Name

lxaddids — Add IDs to an XML document

Synopsis

lxaddids [ -xmlns[:prefix]=uri ...] -e element-query [ -i id-attr-name ] [ -p prefix-query ] [ -f format ] [ -c count-query ] [ input-file ]

Description

lxaddids adds ID attributes to an XML document. The values used for IDs are made up of a prefix and a count. By default the prefix is "A" and the count starts at one and increments for each ID generated, but both of these can be changed as described below.

The input-file argument may be a URI instead of a filename. If no input-file argument is given, standard input is used.

-xmlns[:prefix]=uri

binds a prefix (or the default namespace) to a URI for use in XPath queries.

-e element-query

an XPath query identifying the elements to which attributes are to be added.

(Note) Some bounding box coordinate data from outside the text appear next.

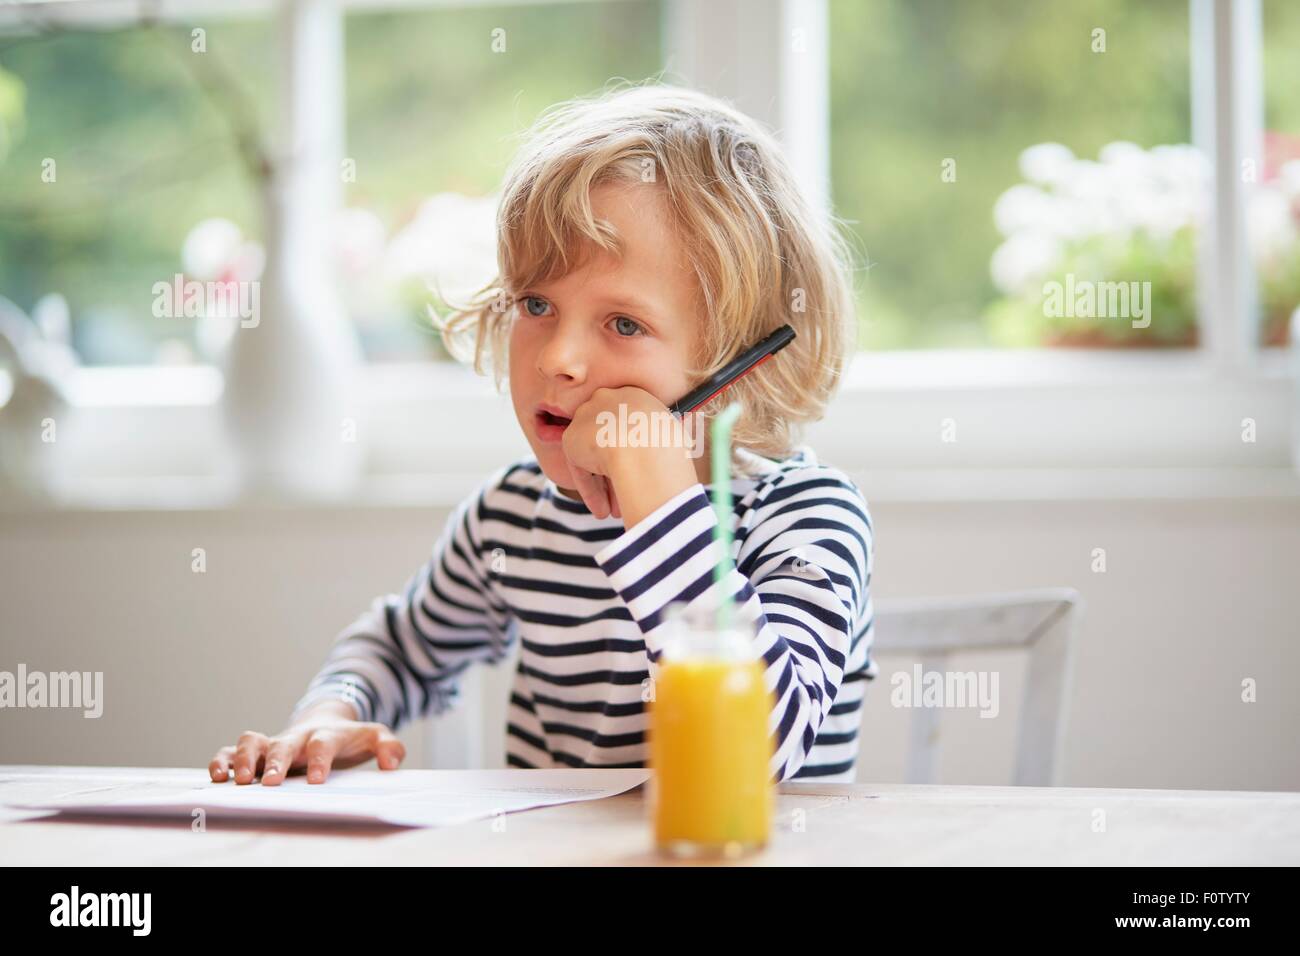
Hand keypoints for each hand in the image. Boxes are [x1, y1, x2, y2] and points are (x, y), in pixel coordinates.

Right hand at [208, 701, 405, 785]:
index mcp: (325, 735)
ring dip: (244, 759)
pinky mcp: (256, 752)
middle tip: (269, 783)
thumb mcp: (374, 738)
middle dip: (276, 762)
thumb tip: (390, 763)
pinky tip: (218, 777)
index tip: (317, 780)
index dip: (320, 760)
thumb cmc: (349, 738)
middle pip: (283, 744)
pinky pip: (232, 752)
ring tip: (242, 780)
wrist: (326, 723)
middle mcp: (295, 738)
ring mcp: (273, 743)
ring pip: (251, 742)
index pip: (323, 744)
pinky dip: (222, 760)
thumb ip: (389, 747)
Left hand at [561, 386, 701, 525]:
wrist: (643, 446)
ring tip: (616, 511)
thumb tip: (672, 458)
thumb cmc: (668, 445)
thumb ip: (661, 441)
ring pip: (595, 457)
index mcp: (634, 395)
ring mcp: (586, 418)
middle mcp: (607, 399)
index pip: (629, 426)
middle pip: (609, 441)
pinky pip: (581, 469)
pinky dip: (592, 490)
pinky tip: (602, 510)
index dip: (634, 453)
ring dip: (605, 486)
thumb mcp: (674, 437)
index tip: (641, 472)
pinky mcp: (570, 438)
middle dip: (617, 470)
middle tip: (628, 493)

This query is streamed, and the -p and -c queries are evaluated relative to the element without reading its children.

-i id-attr-name

the name to be used for the ID attributes. Any existing attribute with the same name will be replaced. The default name is "id".

-p prefix-query

an XPath query used to construct the prefix part of the IDs. Note that because is is a query, you must quote twice to specify a fixed string, for example -p "'foo'".

-f format

a C-style format string used to create the ID attribute value. This can be used to create unusually-formatted IDs. The format is applied to two values: the prefix (a string) and the count (a number).

-c count-query

an XPath query used to construct the count part of the IDs. When this is used, the count starts at zero and is increased whenever a node matching the query is encountered. If the matching node is a text node, the count is increased by the length of the text, otherwise it is increased by one. This allows IDs to depend on the position of the element in the text of the document.

Examples

In these examples, we assume a file of sentence (<s>) elements containing word (<w>) and punct (<punct>) elements. The <w> elements have a p attribute giving their part of speech.

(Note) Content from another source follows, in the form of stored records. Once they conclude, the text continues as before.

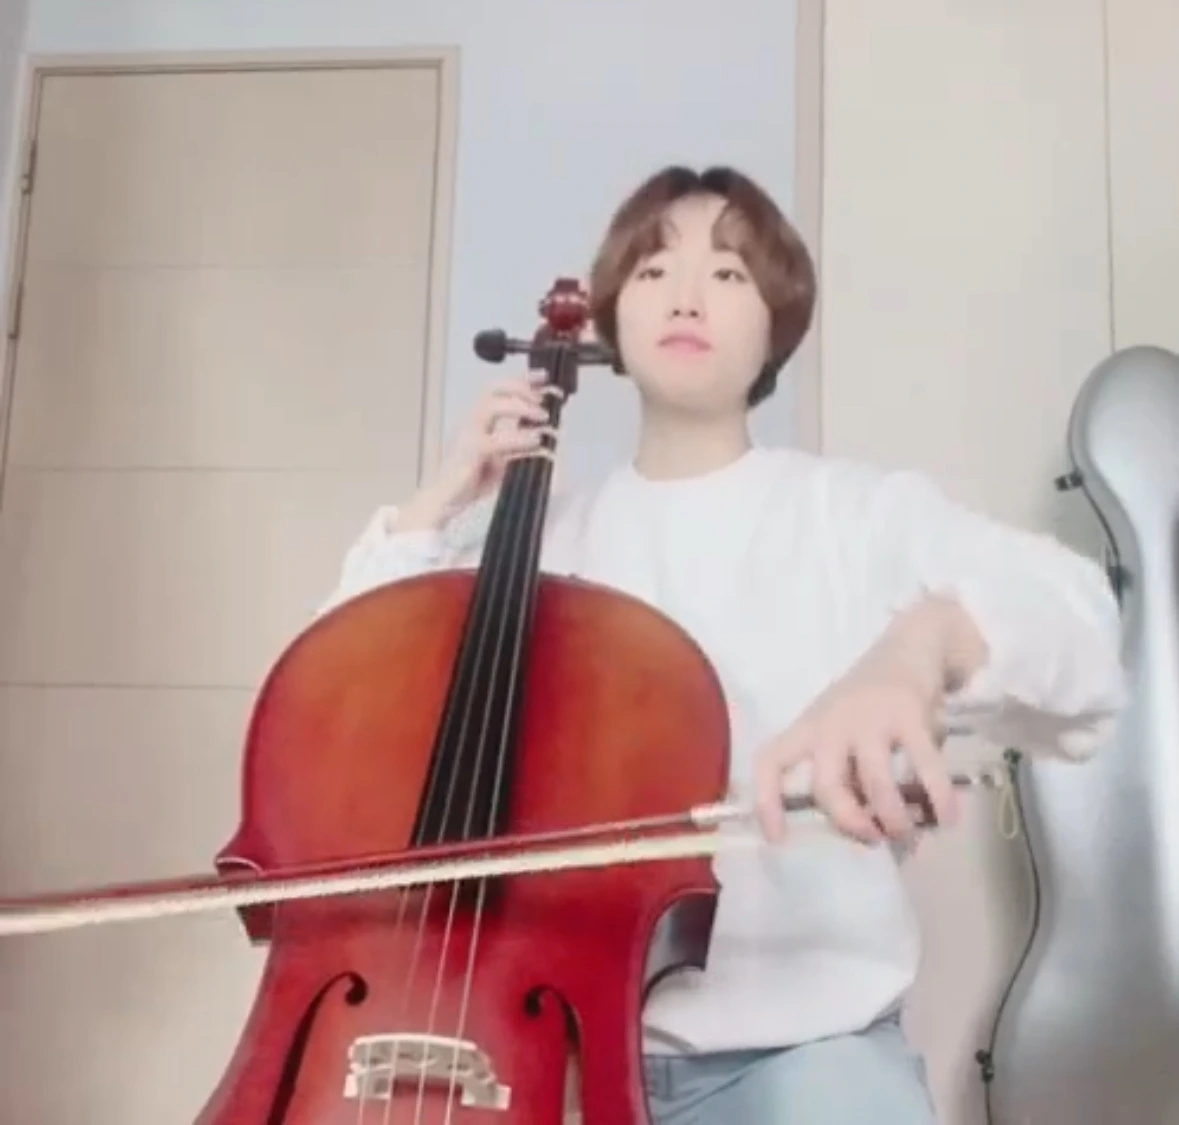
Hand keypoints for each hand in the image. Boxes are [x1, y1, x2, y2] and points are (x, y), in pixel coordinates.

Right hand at [400, 372, 555, 529]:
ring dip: (521, 407)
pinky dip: (519, 438)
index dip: (522, 379)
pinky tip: (535, 441)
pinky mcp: (470, 451)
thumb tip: (545, 438)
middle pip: (493, 388)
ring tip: (543, 416)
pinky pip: (497, 439)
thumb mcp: (502, 459)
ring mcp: (468, 434)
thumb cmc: (471, 480)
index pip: (499, 390)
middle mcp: (471, 421)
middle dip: (521, 386)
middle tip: (544, 396)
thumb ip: (519, 446)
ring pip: (492, 406)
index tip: (544, 376)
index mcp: (478, 420)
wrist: (446, 500)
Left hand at [753, 629, 959, 845]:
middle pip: (827, 786)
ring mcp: (869, 718)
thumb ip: (861, 783)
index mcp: (808, 730)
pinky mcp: (908, 713)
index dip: (767, 802)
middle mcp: (831, 724)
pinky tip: (949, 817)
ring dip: (894, 818)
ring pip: (874, 782)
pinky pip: (923, 766)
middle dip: (850, 822)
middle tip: (873, 837)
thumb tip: (889, 838)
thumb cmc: (874, 704)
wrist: (910, 646)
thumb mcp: (852, 738)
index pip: (770, 762)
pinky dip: (937, 797)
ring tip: (908, 831)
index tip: (778, 839)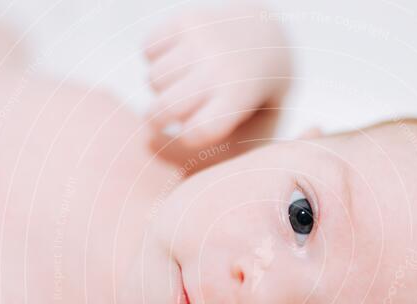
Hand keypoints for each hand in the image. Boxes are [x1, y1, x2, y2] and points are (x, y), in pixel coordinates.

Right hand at [143, 3, 290, 148]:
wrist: (268, 36)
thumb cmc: (257, 97)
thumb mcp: (260, 129)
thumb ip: (231, 156)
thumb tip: (182, 171)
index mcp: (239, 97)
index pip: (195, 133)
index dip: (188, 139)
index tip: (193, 134)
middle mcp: (219, 66)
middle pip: (164, 110)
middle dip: (157, 122)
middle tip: (164, 121)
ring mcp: (201, 39)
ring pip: (152, 79)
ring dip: (161, 87)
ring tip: (182, 85)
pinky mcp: (186, 20)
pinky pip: (148, 49)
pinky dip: (155, 57)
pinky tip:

lxaddids -e w <old.xml >new.xml

Adds an ID attribute to each <w> element. The attributes will have the default name id and the values will be of the default form "A1", "A2", ...

lxaddids -e 's/*' -i ident <old.xml >new.xml

Adds an ID attribute to each child of each <s> element. The attributes will be named ident.

lxaddids -e 's/*' -p 'name()' <old.xml >new.xml

Adds an ID attribute to each child of each <s> element. The ID values will depend on the name of the element they are attached to; on <w> elements they will start with "w" ("w34" for example) and on <punct> elements they will start with "punct".

lxaddids -e w -f '%s-%d' <old.xml >new.xml

Adds an ID attribute to each <w> element. The ID values will be of the form "A-1", "A-2", ...

lxaddids -e 'w[@p="NN"]' -c w <old.xml >new.xml

Adds an ID attribute to each <w> element that has a p attribute whose value is "NN". The numbers in the ID values will count all <w> elements, not just those which have an ID assigned.

lxaddids -e 'w' -cc 's//text()' <old.xml >new.xml

Adds an ID attribute to each <w> element. The numbers in the ID values will count the characters preceding the <w> in the containing <s> element.

Bugs

The program does not check for duplicate IDs, which might arise if there are already IDs on some elements or if the -c option is used in such a way that it does not generate unique IDs.

The -f formats are not handled with full generality; some cases don't work.